Your tasks:
1/ List every sentence in the post about ShangTang street that begins with the words "This is".
2/ Answer these questions from the post about ShangTang street.
(a) Who took the writer to ShangTang?
(b) When was the second favorite picture taken?
(c) Where is the small ice cream shop located?
3/ Carry on the post about ShangTang street, starting after its final sentence.

Text section:

= Beginning of Section =

Wednesday, August 8, 2012

OLD SUZHOU MARKET: SHANGTANGJIE


This is my favorite picture of ShangTang
(all photos by Cameron Ishee)
My host family took me to a famous street in Old Suzhou called ShangTang. We stayed there until it got dark, and then the whole place lit up in a dozen colors of light. It was beautiful, this slightly bewildering mix of the very old and very new that's everywhere in China.

This is my second favorite picture from ShangTang
I took this as the sun was setting, filtering through the trees and backlighting the rooftops.


If anyone has the slightest idea what this fruit thing is, please let me know! There are trees all over Suzhou that are dropping this red flower-like thing, and nobody's been able to tell me what it is!



This is the ceiling of a small ice cream shop tucked into a corner of ShangTangJie. People from all over the world come to write their wished on...well, really on anything.

= End of Section =

Dataset:
= Beginning of Section =

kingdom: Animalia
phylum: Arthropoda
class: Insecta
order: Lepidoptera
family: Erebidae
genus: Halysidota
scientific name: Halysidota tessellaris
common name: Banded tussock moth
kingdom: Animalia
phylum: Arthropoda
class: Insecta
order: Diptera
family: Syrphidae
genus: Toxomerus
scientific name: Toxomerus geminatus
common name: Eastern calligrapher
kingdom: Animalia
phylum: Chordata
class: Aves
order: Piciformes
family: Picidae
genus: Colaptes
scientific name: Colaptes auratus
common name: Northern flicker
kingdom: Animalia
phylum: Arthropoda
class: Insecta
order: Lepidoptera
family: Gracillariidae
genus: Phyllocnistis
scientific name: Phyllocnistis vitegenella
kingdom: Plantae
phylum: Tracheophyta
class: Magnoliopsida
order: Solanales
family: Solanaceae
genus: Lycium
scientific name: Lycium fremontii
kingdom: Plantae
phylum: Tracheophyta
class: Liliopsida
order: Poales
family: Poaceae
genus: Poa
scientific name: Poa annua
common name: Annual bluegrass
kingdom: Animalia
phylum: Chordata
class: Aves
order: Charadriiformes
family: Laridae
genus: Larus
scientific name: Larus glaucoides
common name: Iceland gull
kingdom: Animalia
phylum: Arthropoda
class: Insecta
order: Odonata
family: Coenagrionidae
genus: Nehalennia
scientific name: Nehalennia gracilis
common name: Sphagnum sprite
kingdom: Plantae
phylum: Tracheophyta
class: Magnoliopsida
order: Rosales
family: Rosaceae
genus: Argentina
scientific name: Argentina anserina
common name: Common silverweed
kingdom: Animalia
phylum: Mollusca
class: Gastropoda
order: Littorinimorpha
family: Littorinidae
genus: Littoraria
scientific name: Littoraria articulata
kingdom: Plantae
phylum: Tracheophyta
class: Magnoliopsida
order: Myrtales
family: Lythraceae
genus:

= End of Section =

Numbered answers:
1/
- This is my favorite picture of ShangTang
- This is my second favorite picture from ShangTang
- This is the ceiling of a small ice cream shop tucked into a corner of ShangTangJie.

2/
(a) The writer's host family.
(b) As the sun was setting.
(c) Tucked into a corner of ShangTangJie.

3/
There were currencies from a dozen different countries, playing cards, tickets from busses, trains, planes and boats, and an overabundance of sticky notes. They are taped to the walls, shoved into the wickerwork of the chairs, left propped on the windowsill...and taped to the ceiling, stapled to each other in long, fluttering, downright kaleidoscopic chains that blow in front of the lights and make the room flicker and shimmer whenever the wind blows.

I didn't write a wish, for a fairly silly reason: I want some tangible reason to return to Suzhou. Aside from the abstract, emotional reasons that are hard to lay out and make sense of, I feel like I need to leave some specific thing conspicuously undone, as a kind of insurance that I will come back here. 


The canal that ShangTangJie is sort of based around seemed perpetually full of people in boats. They use these long, rectangular vessels to transport everything from trash to people. Swishing a tiller around in the back, like a paddle, is the most common way to propel the boats (after electricity), but when it comes to landing or pushing off, the...sailors (canal-ers? Is this sailing?) like to use long wooden poles, not unlike those used in the West in times gone by.

Carroll, this is a clue for you, as to your present that I'm bringing back :)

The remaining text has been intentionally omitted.